Suppose I have data $\{y_i,x_i\}_{i=1}^N$, where $x_i\in\{s_1,...,s_K\}$ and follows a discrete uniform distribution. For each realized $x_i$, $y_i$ is generated by the logit model, i.e., $Pr(Y_i=1|x_i)=\frac{exp(\beta_0+x_i\beta_1)}{1+exp(\beta_0+x_i\beta_1)}$. We want to estimate $(\beta_0,\beta_1)$ using data $\{y_i,x_i\}_{i=1}^N$. There are two natural ways of doing it: one method is the maximum likelihood approach:
$(\widehat{\beta}_0,\widehat{\beta}_1)=\underset{\beta_0,\beta_1}{argmax} \sum_{i=1}^N y_ilog[\frac{exp(\beta_0+x_i\beta_1)}{1+exp(\beta_0+x_i\beta_1)}]+(1-y_i)log[\frac{1}{1+exp(\beta_0+x_i\beta_1)}]$
The other way of doing it is the minimum distance, that is I could first estimate $Pr(Y_i=1|x_i=s_k)$ using $\frac{\sum_{i=1}^N\mathbf{1}(y_i=1,x_i=s_k)}{\sum_{i=1}^N\mathbf{1}(x_i=s_k)}$ for $s\in \{s_1,...,s_K\}$ and denote this estimator as $\widehat{p}_k$. We choose the parameter to minimize the discrepancy between model-implied probability and relative frequency:
$(\widetilde{\beta}_1,\widetilde{\beta}_2)=\underset{\beta_0,\beta_1}{argmin}||[\frac{exp(\beta_0+s_1\beta_1)}{1+exp(\beta_0+s_1\beta_1)},...,\frac{exp(\beta_0+s_K\beta_1)}{1+exp(\beta_0+s_K\beta_1)}]-[\widehat{p}_1,...,\widehat{p}_K] ||^2$.
Intuitively, both estimators should be consistent (converging to the true value that generates our data).
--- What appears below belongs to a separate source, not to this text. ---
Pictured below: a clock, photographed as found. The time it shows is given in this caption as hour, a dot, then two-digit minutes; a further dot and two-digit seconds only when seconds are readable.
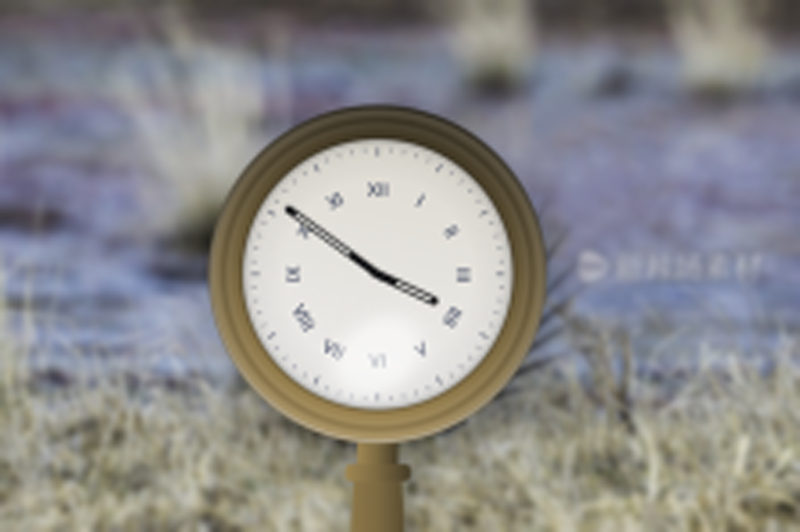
3.51
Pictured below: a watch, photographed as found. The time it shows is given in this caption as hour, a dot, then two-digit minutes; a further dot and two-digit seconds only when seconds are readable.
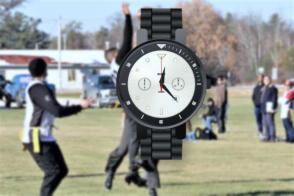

But on the other hand, they seem to be doing completely different things, one is trying to make the likelihood as large as possible, and the other is trying to make the model-implied probabilities as close to the relative frequencies as possible. Why the parameter value that maximizes the likelihood is also able to set the distance to zero in the limit? Intuition or formal proof are both welcome.